> [ACTIVITY]: In the records below, find the line containing "Compleanni, Lauree, Matrimoni."; restate it and every later line word for word, through the last.

> [ENTRIES SHOWN]:

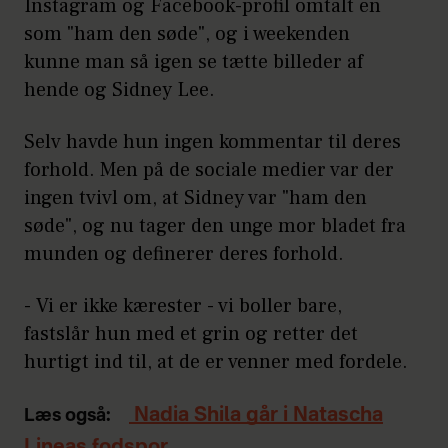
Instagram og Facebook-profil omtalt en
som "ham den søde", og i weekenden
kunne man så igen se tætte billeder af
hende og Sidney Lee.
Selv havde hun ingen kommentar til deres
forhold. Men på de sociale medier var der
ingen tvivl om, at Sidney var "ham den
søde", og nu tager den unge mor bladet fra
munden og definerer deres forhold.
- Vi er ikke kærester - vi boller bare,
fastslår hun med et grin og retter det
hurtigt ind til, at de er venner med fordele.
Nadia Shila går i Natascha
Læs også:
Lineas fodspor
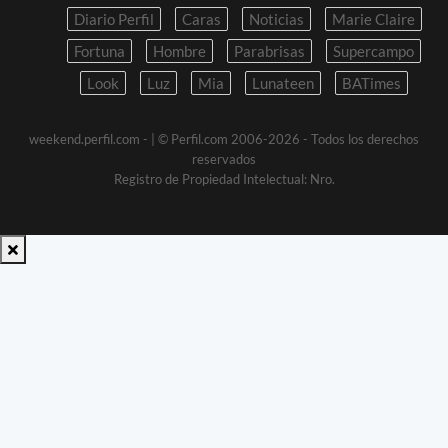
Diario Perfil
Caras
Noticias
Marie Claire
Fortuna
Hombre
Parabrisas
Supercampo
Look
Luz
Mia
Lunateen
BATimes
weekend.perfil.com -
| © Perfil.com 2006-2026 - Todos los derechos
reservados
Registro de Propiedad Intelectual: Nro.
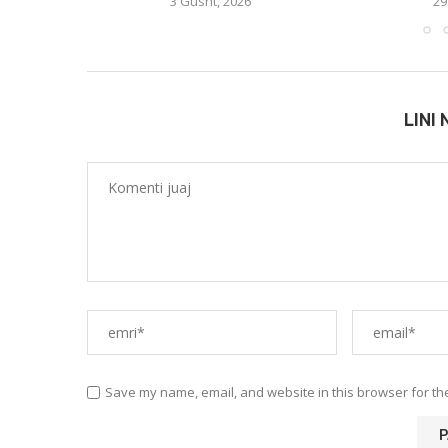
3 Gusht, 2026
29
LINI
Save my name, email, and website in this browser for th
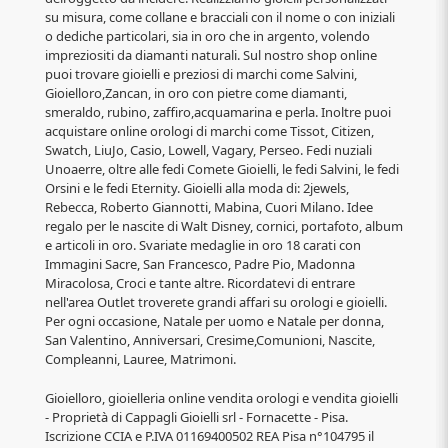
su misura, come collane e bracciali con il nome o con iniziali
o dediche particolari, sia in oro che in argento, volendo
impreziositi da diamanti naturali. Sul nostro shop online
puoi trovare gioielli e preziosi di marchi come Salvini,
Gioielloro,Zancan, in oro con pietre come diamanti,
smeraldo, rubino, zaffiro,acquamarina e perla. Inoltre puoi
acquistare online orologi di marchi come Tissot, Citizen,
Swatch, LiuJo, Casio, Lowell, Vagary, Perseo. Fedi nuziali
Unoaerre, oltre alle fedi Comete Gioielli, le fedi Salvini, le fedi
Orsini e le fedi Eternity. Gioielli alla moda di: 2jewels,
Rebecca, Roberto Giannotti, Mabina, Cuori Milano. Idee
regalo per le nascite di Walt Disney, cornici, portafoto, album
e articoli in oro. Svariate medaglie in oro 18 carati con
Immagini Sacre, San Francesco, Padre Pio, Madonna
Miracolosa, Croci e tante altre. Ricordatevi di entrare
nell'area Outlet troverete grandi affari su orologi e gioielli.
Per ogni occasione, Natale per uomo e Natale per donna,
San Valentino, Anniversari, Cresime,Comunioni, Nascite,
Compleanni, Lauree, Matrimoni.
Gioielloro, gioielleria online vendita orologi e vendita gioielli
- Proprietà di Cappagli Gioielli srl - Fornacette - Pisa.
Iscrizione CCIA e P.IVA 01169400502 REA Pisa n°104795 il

> [ANSWER SECTION]:
Compleanni, Lauree, Matrimoni.
Gioielloro, gioielleria online vendita orologi e vendita gioielli
- Proprietà di Cappagli Gioielli srl - Fornacette - Pisa.
Iscrizione CCIA e P.IVA 01169400502 REA Pisa n°104795 il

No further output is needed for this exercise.